De acordo com o NTSB (Conselho Nacional de Segurança em Transportes), a frequência de controle de tráfego aéreo estava funcionando normalmente e não houve interrupções conhecidas ou relatos de degradação no dia do incidente.

Técnicos da FAA da Spectrum Engineering também conduziram uma análise de cobertura e determinaram que “não havia linha de visão adequada para garantir as comunicações entre o local do transmissor/receptor de rádio e a Elipse”, de onde o Marine One partiu da Casa Branca durante a construção em andamento.

O secretário de Transportes, Sean Duffy, confirmou o problema aos repórteres quando disse mais tarde que a falha resultou de um problema de telecomunicações.

“Descobrimos em nível de equipe, entre a equipe do Marine One e a FAA, que houve alguns problemas de telecomunicações”, disse Duffy à CNN Internacional em uma coletiva de imprensa este mês no Aeroporto Internacional Newark Liberty. “Estamos resolvendo isso e nossas equipes estão trabalhando muito bem juntas.”

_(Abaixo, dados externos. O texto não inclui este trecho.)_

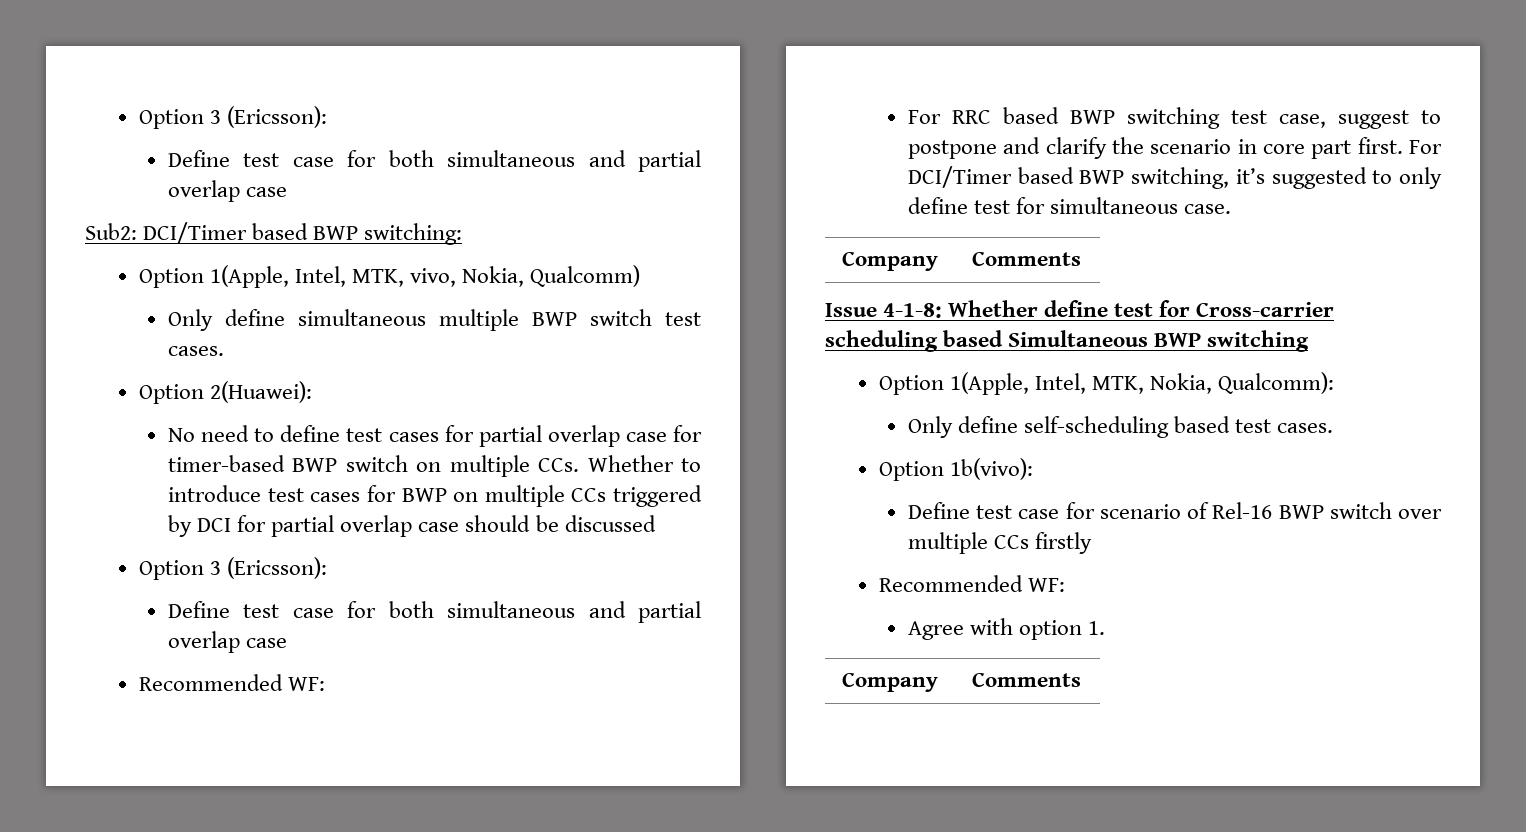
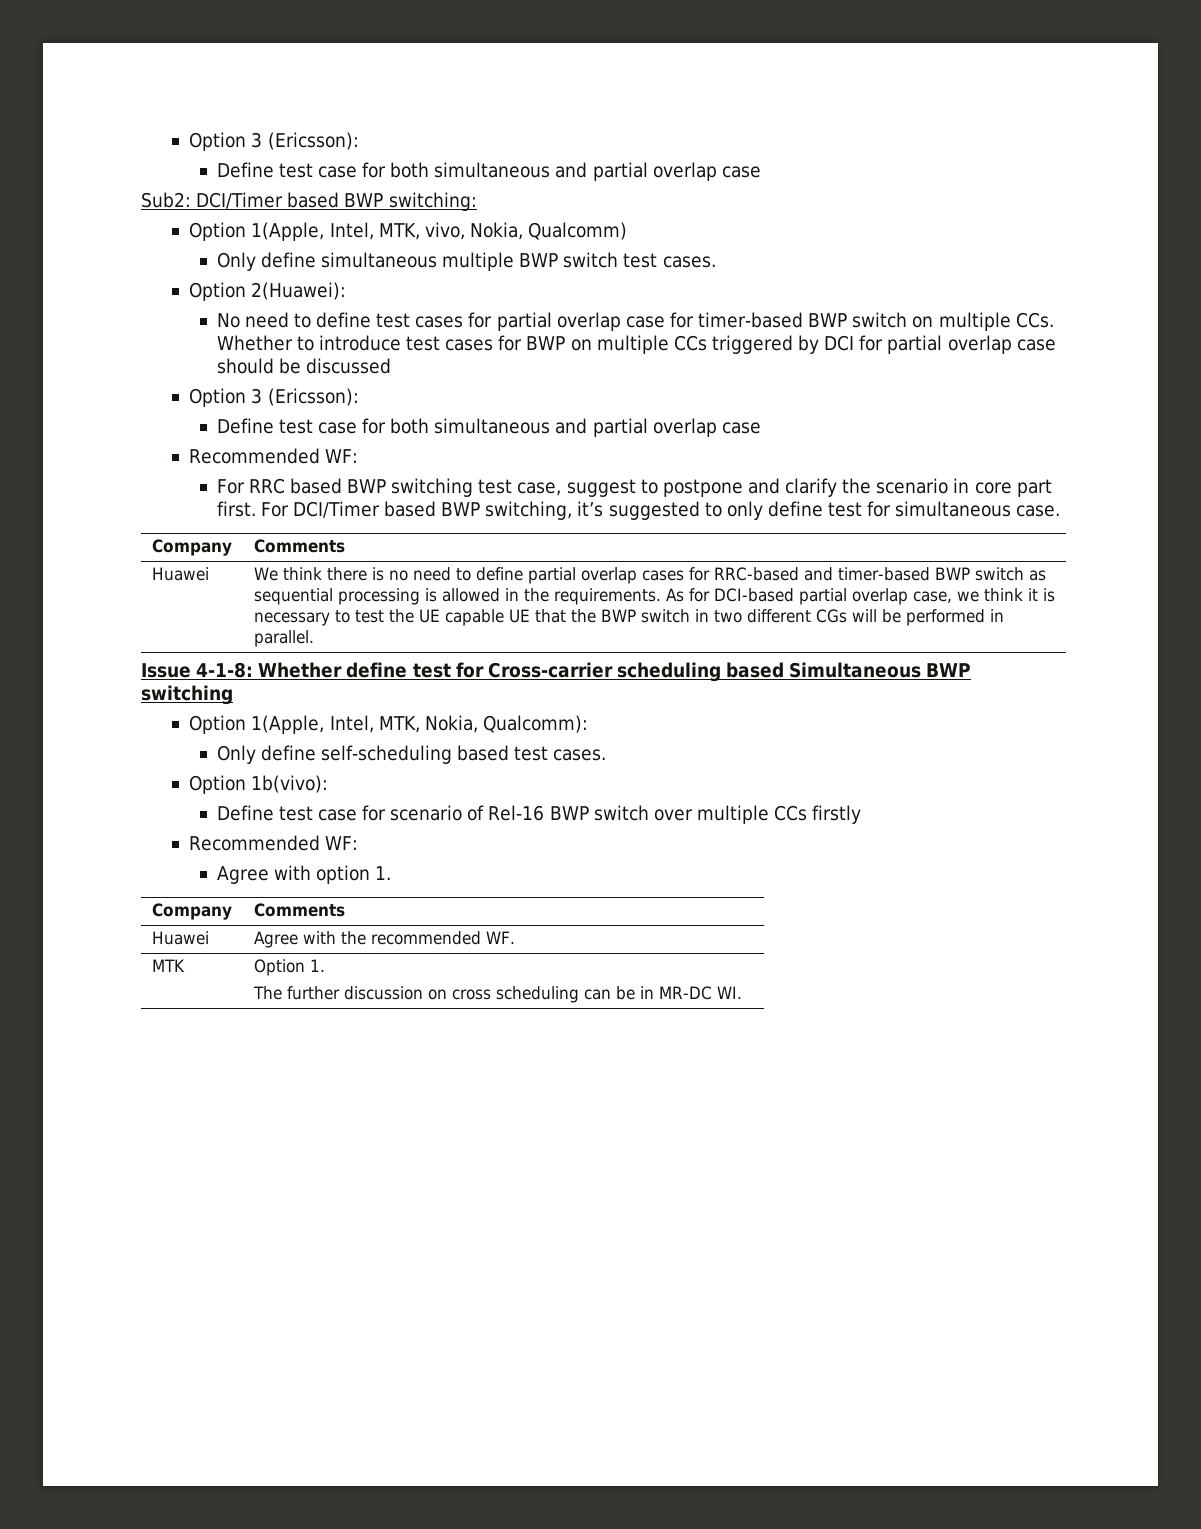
(1081, 258) none -> [151,567,209,581] [253,567,1046,584] [253,588,1055,605] [253,609,1004,626] [253,630,314,647] // Huawei | We think there is no need to define partial overlap cases for RRC-based and timer-based BWP switch as sequential processing is allowed in the requirements. As for DCI-based partial overlap case, we think it is necessary to test the UE capable UE that the BWP switch in two different CGs will be performed in parallel.
(1081, 679) none -> [151,931,209,945] [253,931,515,948] [151,959,185,972] [253,959,325,976] [252,986,742,1003] // Huawei | Agree with the recommended WF. // MTK | Option 1. // The further discussion on cross scheduling can be in MR-DC WI.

A FAA disse à CNN Internacional que “tomou medidas imediatas” após o incidente de 4 de agosto, incluindo a realocação de uma antena para melhorar as comunicações entre os controladores de tráfego aéreo do DCA (Aeroporto Nacional Ronald Reagan de Washington) e os pilotos do Marine One, e a revisão dos procedimentos envolvidos.

Os técnicos disseram aos investigadores, após o incidente, que não havia histórico documentado de problemas relatados com a frequência.

Verificações de rádio também foram conduzidas com duas aeronaves separadas do Esquadrão 1 de Helicópteros da Marinha, localizadas na Elipse e na mesma área, sem deficiências relatadas.

O relatório também observa que o Marine One estava operando temporariamente do local “enquanto a construção estava em andamento na Casa Branca”.

Também não houve deficiências na comunicação com outros helicópteros em contato com a torre de controle de tráfego do DCA.

A FAA convocou um painel de revisão de segurança para investigar o incidente, e a liderança da agência se reuniu com a unidade de helicópteros do Escritório Militar da Casa Branca.

A FAA acrescentou que o grupo iria “melhorar a coordenação na notificação de decolagem de três minutos e aumentar as frequências de sinal”.

A investigação do NTSB continua em andamento.